Muscle of Love, 1973
When I bought this beauty back in my high-school days, the cardboard LP cover — emblazoned with "Attention: This Carton Contains One (1) Alice Cooper Muscle of Love" and a faux grease stain of unknown origin — I felt naughty in a very pleasing, I'm-in-on-the-joke kind of way. The boisterous and tantalizingly sexual chordal punches (and lyrics) of the title song, as well as the slinky melodic climaxes during the final chorus sealed the deal like a Las Vegas lap dance. Ezrin's absence on this album denied the band the operatic sensibilities, but the Bruce/Buxton juggernaut simply re-engineered itself to deliver less orchestral shimmer and more hammer of the gods.

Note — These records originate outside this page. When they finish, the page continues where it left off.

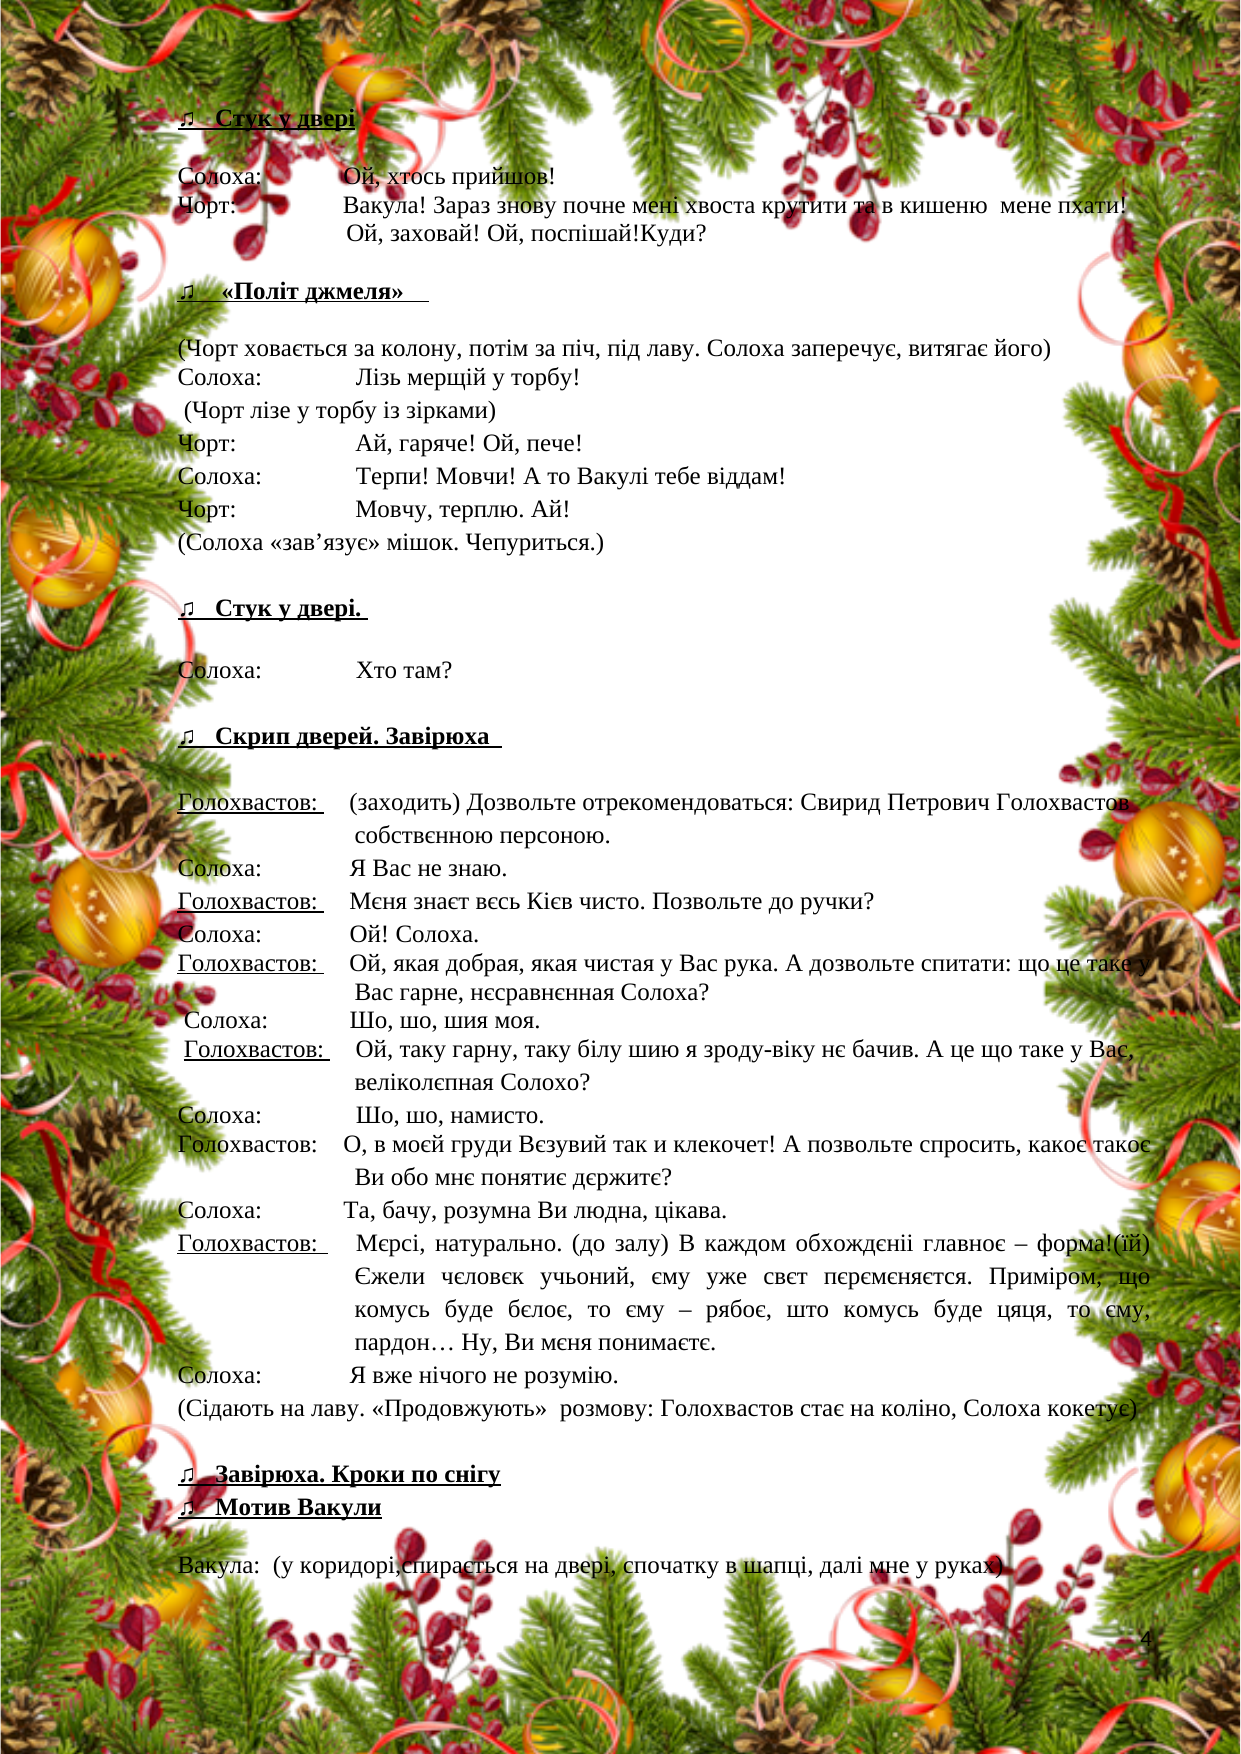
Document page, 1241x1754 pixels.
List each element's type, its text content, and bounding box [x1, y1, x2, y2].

text Солоха: Я Вас не знаю. [177, 853, 1152, 882]
text Ой, заховай! Ой, поспішай!Куди? [177, 218, 1152, 247]
text Голохвастов: (заходить) Дозвольте отрекомендоваться: Свирид Петрович Голохвастов собствєнною персоною. [177, 787, 1152, 849]
text Голохвастов: О, в моєй груди Вєзувий так и клекочет! А позвольте спросить, какоє такоє Ви обо мнє понятиє дєржитє? [177, 1129, 1152, 1191]
text (Сідають на лаву. «Продовжують» розмову: Голохвастов стає на коліно, Солоха кокетує) [177, 1393, 1152, 1422]
text Солоха: Шо, шо, шия моя. [177, 1006, 1152, 1034]
text ♫ Мотив Вакули [177, 1492, 1152, 1521]
picture [0, 0, 1241, 1754]
text Вакула: (у коридорі,спирається на двері, спочатку в шапці, далі мне у руках) [177, 1550, 1152, 1578]
text Солоха: Та, бачу, розумна Ви людна, цікава. [177, 1195, 1152, 1224]
text ♫ Стук у двері. [177, 593, 1152, 622]
text Солоха: Ой, хтось прийшов! [177, 161, 1152, 190]
text (Чорт лізе у торбу із зірками) [177, 395, 1152, 424]
text Солоха: Хто там? [177, 655, 1152, 684]
text Чорт: Ай, гаряче! Ой, пече! [177, 428, 1152, 457]
text (Чорт ховається за колону, потім за піч, під лаву. Солоха заперечує, витягає його) [177, 333, 1152, 362]
text Солоха: Я вже нічого не розумію. [177, 1360, 1152, 1389]
text (Солоха «зав’язує» мішок. Чепуриться.) [177, 527, 1152, 556]
text Солоха: Шо, шо, намисто. [177, 1100, 1152, 1129]
text Чорт: Мовчу, терплю. Ай! [177, 494, 1152, 523]
text Голохвастов: Мєрсі, натурально. (до залу) В каждом обхождєніі главноє – форма!(їй) Єжели чєловєк учьоний, єму уже свєт пєрємєняєтся. Приміром, що комусь буде бєлоє, то єму – рябоє, што комусь буде цяця, то єму, пардон… Ну, Ви мєня понимаєтє. [177, 1228, 1152, 1356]
text Голохвастов: Мєня знаєт вєсь Кієв чисто. Позвольте до ручки? [177, 886, 1152, 915]
text ♫ Завірюха. Кроки по снігу [177, 1459, 1152, 1488]
text Солоха: Терпи! Мовчи! А то Вакулі тебе віддам! [177, 461, 1152, 490]
text Солоха: Лізь мерщій у торбу! [177, 362, 1152, 391]
text Солоха: Ой! Солоха. [177, 919, 1152, 948]
text Чорт: Вакула! Зараз знову почне мені хвоста крутити та в кишеню мене пхати! [177, 190, 1152, 218]
text ♫ «Політ джмеля» [177, 276, 1152, 305]
text Голохвастов: Ой, таку гарну, таку білу шию я зроду-віку нє бачив. А це що таке у Вас, веліколєпная Солохо? [177, 1034, 1152, 1096]
text Голохвастов: Ой, якая добрая, якая чистая у Вас рука. А дозвольте спитати: що це таке у Вас гарне, нєсравнєнная Солоха? [177, 948, 1152, 1006]
text ♫ Скрип дверей. Завірюха [177, 721, 1152, 750]
text ♫ Стук у двері [177, 103, 1152, 132]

While far from perfect — Ezrin was certainly pisssed — Muscle delivers an abundance of hard-rock guitar goodies, serving up everything from MC5-style Detroit grittiness to mammoth riffs to wailing textural bombardments. Sadly, it's also the last album by the original Alice Cooper band. The namesake went on to well-deserved super stardom, while Bruce, Buxton, bassist Dennis Dunaway, and drummer Neal Smith floundered by comparison. And yet, it can be quite reasonably debated that the transcendent spark, ingenuity, and cinematic-guitar fury of the Alice Cooper project was forever sealed in its grave after Muscle of Love.
Tired
Pretties for You, 1969
A somewhat late shot at psychedelia — but as transmuted by some nightmarish Broadway revue — Pretties doesn't' presage the masterful and unique guitar histrionics that were to come. Most of the tones closely echo the fuzzy ejaculations other garage and psychedelic bands had already explored, and the lines pull too much DNA from the stoned jamming blasting inside San Francisco ballrooms and Sunset Strip clubs. However, this is an excellent and sadly historic document of a band being allowed to "find" itself with minimal interference from the suits. Dig it or detest it, this is creativity in its messy, unadulterated glory.
chool's Out, 1972
The title track pegs one of the most urgent and identifiable intro licks in rock, but the rest of School's Out take a bit of a detour into the self-consciously prog-dinner-theater mindset of Pretties For You — minus the psychedelic overtones. Although there are some interesting moments, there isn't much here that's not done better on other albums, and, as a whole, the record sounds more like a bad Sensational Alex Harvey Band album than a kick-ass Cooper epic.